Saved data entries
======
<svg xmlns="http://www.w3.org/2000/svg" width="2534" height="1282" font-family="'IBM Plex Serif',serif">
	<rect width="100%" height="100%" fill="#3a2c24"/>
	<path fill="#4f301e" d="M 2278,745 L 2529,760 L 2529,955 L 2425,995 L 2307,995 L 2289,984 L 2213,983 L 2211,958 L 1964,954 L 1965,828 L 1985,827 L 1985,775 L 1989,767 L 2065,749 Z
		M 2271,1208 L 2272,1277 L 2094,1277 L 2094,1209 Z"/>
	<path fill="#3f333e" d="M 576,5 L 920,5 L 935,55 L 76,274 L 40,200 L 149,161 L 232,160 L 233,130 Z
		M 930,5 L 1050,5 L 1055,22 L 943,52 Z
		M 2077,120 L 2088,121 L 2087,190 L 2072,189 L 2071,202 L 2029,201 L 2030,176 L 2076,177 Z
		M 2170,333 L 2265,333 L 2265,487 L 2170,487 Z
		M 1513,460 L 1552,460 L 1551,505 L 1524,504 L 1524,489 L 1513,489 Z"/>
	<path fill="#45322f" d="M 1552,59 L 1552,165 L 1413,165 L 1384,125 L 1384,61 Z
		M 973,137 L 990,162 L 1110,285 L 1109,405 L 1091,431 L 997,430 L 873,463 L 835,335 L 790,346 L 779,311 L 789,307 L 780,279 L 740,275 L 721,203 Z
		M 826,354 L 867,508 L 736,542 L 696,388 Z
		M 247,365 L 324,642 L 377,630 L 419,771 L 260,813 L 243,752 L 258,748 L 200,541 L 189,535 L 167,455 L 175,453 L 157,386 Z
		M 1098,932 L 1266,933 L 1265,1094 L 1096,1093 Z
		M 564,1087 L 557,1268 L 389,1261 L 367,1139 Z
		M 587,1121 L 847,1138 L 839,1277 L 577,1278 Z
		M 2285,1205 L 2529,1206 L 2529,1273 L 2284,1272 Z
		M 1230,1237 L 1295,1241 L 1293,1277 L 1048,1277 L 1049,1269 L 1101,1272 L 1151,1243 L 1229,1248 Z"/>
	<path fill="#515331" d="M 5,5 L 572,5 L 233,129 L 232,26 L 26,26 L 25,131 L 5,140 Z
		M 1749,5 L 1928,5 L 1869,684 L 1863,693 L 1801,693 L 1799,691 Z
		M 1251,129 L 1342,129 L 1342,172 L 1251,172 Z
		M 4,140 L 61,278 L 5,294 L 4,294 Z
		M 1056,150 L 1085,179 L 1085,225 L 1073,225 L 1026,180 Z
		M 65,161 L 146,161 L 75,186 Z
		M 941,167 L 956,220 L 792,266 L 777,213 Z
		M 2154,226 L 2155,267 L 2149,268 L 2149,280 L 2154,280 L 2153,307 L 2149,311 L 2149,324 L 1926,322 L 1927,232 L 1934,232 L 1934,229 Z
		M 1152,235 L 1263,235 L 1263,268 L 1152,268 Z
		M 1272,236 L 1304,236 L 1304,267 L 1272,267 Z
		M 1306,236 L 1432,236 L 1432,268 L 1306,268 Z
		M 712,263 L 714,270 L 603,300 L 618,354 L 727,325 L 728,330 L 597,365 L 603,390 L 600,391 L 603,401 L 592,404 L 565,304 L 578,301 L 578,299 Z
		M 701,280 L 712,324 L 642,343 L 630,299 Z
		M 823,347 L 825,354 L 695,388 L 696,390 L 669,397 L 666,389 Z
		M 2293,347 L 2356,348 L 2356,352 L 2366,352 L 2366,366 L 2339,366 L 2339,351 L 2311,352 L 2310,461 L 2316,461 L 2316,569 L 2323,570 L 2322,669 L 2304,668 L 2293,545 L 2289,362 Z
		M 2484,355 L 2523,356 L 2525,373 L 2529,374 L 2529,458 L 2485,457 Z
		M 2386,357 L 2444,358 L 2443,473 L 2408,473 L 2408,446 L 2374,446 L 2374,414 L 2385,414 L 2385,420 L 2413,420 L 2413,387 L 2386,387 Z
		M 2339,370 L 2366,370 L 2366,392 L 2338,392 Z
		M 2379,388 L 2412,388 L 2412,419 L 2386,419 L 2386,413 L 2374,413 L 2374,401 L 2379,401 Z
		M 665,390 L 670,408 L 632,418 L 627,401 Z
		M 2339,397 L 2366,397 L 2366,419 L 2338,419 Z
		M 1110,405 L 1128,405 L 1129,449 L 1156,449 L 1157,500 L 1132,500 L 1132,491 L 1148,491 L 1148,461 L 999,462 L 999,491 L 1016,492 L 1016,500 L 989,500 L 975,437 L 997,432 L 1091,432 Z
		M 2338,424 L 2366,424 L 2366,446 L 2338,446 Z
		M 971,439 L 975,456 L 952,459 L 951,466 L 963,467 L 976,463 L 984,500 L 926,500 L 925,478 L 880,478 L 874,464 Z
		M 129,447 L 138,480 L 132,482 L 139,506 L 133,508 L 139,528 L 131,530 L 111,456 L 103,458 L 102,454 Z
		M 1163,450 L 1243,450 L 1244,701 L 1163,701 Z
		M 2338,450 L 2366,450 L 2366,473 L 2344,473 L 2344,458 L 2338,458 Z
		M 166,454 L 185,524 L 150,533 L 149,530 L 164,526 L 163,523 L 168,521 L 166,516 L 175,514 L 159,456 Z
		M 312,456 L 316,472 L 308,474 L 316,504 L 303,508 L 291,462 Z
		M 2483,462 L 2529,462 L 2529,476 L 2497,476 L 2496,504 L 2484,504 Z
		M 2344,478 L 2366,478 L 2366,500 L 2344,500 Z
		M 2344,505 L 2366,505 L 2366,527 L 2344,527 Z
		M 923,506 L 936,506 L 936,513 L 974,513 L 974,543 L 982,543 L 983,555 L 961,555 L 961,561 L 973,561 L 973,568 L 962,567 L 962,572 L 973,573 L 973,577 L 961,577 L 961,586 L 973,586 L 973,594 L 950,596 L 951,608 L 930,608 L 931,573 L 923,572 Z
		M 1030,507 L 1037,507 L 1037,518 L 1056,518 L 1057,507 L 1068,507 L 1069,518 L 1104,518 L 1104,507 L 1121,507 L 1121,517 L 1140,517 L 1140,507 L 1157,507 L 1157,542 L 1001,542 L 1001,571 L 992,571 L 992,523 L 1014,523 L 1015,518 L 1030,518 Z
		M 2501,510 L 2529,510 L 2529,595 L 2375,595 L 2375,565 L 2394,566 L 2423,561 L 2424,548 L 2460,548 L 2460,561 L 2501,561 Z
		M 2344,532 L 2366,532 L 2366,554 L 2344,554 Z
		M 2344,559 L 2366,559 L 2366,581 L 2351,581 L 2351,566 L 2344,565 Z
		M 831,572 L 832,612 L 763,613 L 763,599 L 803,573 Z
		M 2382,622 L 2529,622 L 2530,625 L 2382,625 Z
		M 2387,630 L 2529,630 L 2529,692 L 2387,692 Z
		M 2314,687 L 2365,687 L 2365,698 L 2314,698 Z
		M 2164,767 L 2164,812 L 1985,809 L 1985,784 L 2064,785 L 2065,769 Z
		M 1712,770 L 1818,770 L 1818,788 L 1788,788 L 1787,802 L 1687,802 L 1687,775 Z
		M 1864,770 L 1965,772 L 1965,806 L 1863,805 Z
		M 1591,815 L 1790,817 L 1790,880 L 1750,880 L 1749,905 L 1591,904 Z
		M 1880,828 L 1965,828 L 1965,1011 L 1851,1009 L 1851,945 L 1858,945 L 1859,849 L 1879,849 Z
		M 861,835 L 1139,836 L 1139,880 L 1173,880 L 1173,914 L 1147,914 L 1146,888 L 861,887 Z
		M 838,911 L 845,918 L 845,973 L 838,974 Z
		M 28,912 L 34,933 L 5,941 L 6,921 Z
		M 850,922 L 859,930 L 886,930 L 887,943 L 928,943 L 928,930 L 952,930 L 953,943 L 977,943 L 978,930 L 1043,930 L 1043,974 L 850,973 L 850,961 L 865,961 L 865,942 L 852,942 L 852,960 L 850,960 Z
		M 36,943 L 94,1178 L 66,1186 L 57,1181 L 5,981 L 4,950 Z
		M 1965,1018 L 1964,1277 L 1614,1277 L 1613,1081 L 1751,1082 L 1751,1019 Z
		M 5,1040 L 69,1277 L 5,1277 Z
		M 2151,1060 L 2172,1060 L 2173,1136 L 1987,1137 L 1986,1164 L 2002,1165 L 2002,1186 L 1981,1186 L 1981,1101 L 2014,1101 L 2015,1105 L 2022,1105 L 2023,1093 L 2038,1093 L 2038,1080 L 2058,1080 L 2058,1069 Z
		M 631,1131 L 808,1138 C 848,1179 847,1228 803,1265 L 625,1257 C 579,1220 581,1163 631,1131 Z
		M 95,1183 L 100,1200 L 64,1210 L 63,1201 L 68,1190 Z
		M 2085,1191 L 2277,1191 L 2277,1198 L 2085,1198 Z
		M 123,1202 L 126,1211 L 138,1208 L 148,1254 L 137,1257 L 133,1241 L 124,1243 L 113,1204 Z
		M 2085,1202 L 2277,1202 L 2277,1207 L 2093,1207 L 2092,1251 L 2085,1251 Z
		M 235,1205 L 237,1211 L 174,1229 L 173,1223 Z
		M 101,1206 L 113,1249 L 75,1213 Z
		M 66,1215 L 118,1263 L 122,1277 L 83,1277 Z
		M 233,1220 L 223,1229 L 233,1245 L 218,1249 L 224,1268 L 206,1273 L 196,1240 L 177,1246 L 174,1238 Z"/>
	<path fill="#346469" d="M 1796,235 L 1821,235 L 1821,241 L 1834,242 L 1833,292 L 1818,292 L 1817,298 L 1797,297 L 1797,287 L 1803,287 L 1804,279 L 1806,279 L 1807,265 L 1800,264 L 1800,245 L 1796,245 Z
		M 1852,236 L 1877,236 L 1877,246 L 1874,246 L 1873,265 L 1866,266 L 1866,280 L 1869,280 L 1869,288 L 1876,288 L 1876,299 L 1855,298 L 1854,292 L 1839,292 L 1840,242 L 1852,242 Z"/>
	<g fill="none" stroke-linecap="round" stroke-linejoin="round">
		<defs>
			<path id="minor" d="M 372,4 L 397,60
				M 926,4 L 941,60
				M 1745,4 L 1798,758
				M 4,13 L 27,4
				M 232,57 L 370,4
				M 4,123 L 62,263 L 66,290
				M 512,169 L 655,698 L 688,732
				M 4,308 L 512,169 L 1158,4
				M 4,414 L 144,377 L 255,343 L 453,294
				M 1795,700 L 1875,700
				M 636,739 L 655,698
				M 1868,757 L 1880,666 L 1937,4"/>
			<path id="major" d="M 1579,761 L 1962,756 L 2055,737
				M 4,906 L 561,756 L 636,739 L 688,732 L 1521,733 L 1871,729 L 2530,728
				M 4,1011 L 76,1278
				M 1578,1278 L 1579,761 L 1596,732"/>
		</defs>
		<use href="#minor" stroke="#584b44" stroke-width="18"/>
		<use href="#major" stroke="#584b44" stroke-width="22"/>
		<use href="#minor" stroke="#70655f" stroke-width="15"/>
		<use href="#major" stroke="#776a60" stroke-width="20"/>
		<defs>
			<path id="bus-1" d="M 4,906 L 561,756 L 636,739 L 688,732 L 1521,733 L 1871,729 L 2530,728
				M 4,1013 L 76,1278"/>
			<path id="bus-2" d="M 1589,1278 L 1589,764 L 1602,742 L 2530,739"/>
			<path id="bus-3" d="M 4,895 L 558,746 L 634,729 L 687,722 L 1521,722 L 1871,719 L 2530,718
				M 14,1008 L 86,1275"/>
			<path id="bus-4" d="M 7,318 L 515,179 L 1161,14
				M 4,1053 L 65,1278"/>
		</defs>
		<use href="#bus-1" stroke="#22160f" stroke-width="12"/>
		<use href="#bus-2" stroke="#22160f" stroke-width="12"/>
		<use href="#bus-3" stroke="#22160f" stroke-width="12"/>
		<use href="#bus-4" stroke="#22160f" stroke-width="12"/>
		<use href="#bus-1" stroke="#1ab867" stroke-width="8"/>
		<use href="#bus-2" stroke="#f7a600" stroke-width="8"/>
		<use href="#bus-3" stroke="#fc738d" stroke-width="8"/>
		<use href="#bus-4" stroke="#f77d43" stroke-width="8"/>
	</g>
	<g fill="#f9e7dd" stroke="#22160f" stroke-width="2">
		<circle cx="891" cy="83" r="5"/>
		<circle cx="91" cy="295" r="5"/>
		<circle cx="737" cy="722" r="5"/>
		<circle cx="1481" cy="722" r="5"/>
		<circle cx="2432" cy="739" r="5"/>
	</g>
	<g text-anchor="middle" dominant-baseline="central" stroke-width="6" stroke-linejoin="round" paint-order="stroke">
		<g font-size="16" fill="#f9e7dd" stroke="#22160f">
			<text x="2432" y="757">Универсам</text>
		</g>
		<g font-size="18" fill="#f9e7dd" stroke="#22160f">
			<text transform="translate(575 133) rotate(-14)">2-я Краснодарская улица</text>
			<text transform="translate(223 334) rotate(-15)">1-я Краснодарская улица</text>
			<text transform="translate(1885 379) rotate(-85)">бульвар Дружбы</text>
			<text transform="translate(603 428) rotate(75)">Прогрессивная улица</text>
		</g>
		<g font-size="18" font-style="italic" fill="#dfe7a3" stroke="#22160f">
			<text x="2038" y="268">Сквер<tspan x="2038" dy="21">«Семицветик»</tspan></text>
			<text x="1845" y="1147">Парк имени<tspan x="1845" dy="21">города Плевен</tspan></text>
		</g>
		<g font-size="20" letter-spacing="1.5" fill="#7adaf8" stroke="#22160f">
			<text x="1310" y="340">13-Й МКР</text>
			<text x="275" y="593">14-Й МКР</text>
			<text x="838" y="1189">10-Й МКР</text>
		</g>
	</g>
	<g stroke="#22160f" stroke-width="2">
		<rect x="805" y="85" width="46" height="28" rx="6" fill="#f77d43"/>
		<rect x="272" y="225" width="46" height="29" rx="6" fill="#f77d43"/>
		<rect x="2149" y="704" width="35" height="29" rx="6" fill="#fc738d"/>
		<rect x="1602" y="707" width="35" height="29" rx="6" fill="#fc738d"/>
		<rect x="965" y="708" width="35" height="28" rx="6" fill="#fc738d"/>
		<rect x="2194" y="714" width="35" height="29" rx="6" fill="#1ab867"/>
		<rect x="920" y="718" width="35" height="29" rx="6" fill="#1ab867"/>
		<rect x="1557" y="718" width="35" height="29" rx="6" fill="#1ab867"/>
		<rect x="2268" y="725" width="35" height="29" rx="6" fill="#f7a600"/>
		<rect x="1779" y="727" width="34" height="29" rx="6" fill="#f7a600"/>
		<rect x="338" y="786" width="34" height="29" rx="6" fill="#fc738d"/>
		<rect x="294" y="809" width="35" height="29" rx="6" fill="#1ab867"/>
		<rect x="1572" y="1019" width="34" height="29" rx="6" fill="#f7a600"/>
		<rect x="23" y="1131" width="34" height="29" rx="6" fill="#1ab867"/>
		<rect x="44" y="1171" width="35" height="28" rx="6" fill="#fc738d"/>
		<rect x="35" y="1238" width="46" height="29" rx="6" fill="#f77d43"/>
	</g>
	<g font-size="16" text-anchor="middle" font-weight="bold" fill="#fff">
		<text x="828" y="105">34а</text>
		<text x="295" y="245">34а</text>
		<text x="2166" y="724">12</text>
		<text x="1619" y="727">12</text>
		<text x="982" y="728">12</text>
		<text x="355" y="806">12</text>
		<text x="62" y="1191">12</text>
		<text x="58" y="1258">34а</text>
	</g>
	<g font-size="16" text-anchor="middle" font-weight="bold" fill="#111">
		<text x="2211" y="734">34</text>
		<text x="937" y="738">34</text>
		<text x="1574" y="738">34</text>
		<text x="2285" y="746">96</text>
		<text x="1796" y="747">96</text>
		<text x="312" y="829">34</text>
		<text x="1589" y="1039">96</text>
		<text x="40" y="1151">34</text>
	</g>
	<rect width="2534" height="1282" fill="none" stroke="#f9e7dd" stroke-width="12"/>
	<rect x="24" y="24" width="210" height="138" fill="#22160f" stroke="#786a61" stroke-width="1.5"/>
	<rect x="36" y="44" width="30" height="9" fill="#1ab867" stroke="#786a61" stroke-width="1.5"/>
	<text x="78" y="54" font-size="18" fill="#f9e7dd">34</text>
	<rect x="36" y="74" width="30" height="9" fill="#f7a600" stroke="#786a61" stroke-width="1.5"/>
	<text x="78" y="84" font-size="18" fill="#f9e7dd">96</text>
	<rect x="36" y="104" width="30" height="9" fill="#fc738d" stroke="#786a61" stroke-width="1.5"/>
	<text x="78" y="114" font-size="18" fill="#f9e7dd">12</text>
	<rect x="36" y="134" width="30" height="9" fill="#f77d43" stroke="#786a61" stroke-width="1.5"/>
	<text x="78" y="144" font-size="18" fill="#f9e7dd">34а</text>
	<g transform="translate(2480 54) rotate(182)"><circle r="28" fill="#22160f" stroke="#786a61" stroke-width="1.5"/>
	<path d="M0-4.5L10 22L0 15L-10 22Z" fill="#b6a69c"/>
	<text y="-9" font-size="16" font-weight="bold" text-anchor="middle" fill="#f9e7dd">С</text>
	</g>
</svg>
======
-- Problem description --
Filter the entries by the string "linejoin" and copy each matching line.

-- Response for this exercise --
	<g fill="none" stroke-linecap="round" stroke-linejoin="round">
	<g text-anchor="middle" dominant-baseline="central" stroke-width="6" stroke-linejoin="round" paint-order="stroke">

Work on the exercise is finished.